10. The method of claim 9, wherein at least another one of the n optimization criteria is selected from drug toxicity, drug safety, drug side effect, drug tolerance, therapeutic window, drug dosage, and drug cost.

11. The method of claim 9, wherein conducting the in vivo tests is carried out on a human patient or a group of human patients.

12. The method of claim 9, wherein the model of the objective function is a mathematical model.

13. The method of claim 9, further comprising adjusting a weighting factor of at least one of the n optimization criteria.

14. The method of claim 13, wherein adjusting the weighting factor is carried out for a particular human patient or a particular group of human patients.

15. A method, comprising:

defining an objective function to optimize a combination of N input parameters of a complex system, wherein the objective function includes a weighted sum of n different optimization criteria, N≧2, and n≧2;

conducting multiple tests of the complex system by applying varying combinations of the N input parameters to determine output responses corresponding to results of the tests;

fitting the results of the tests into a model of the objective function; and

using the model of the objective function, identifying at least one optimized combination of the N input parameters.

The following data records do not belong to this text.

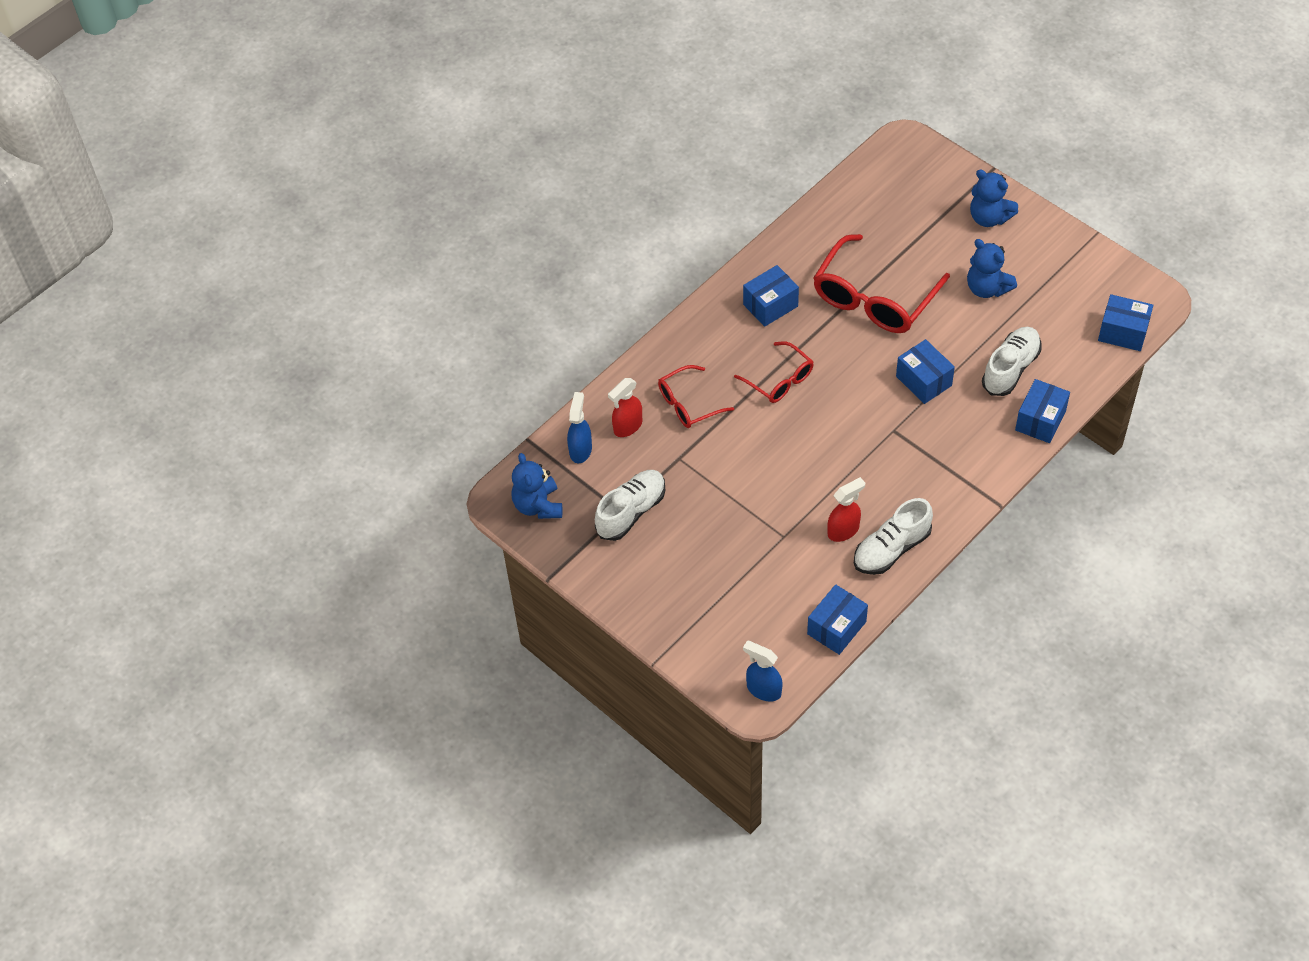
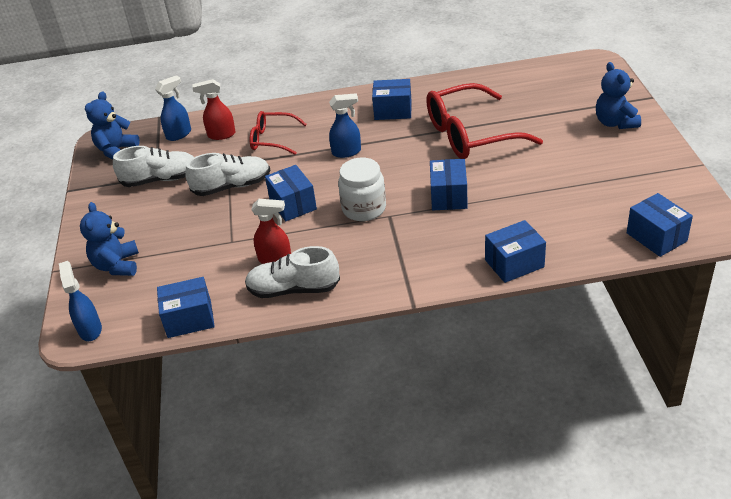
camera: 40 degrees right, 15 degrees down
red glasses [734,341,814,403] -> blue spray bottle [329,93,361,158]
blue teddy bear [967,239,1017,298] -> blue teddy bear moved to [80,202,139,276]
white shoe [982,327,1041,396] -> white shoe moved to [185,153,270,196]
none -> blue box [265,165,317,221]
none -> white jar [338,158,386,221]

16. The method of claim 15, wherein the complex system is a biological system, and each of the N input parameters is an amplitude of a respective therapeutic stimulus from a group of N therapeutic stimuli.

17. The method of claim 16, wherein at least one of the n optimization criteria corresponds to therapeutic efficacy.

18. The method of claim 17, wherein at least another one of the n optimization criteria is selected from therapeutic toxicity, therapeutic safety, therapeutic side effect, therapeutic tolerance, therapeutic window, therapeutic dosage, therapeutic resistance, and therapeutic cost.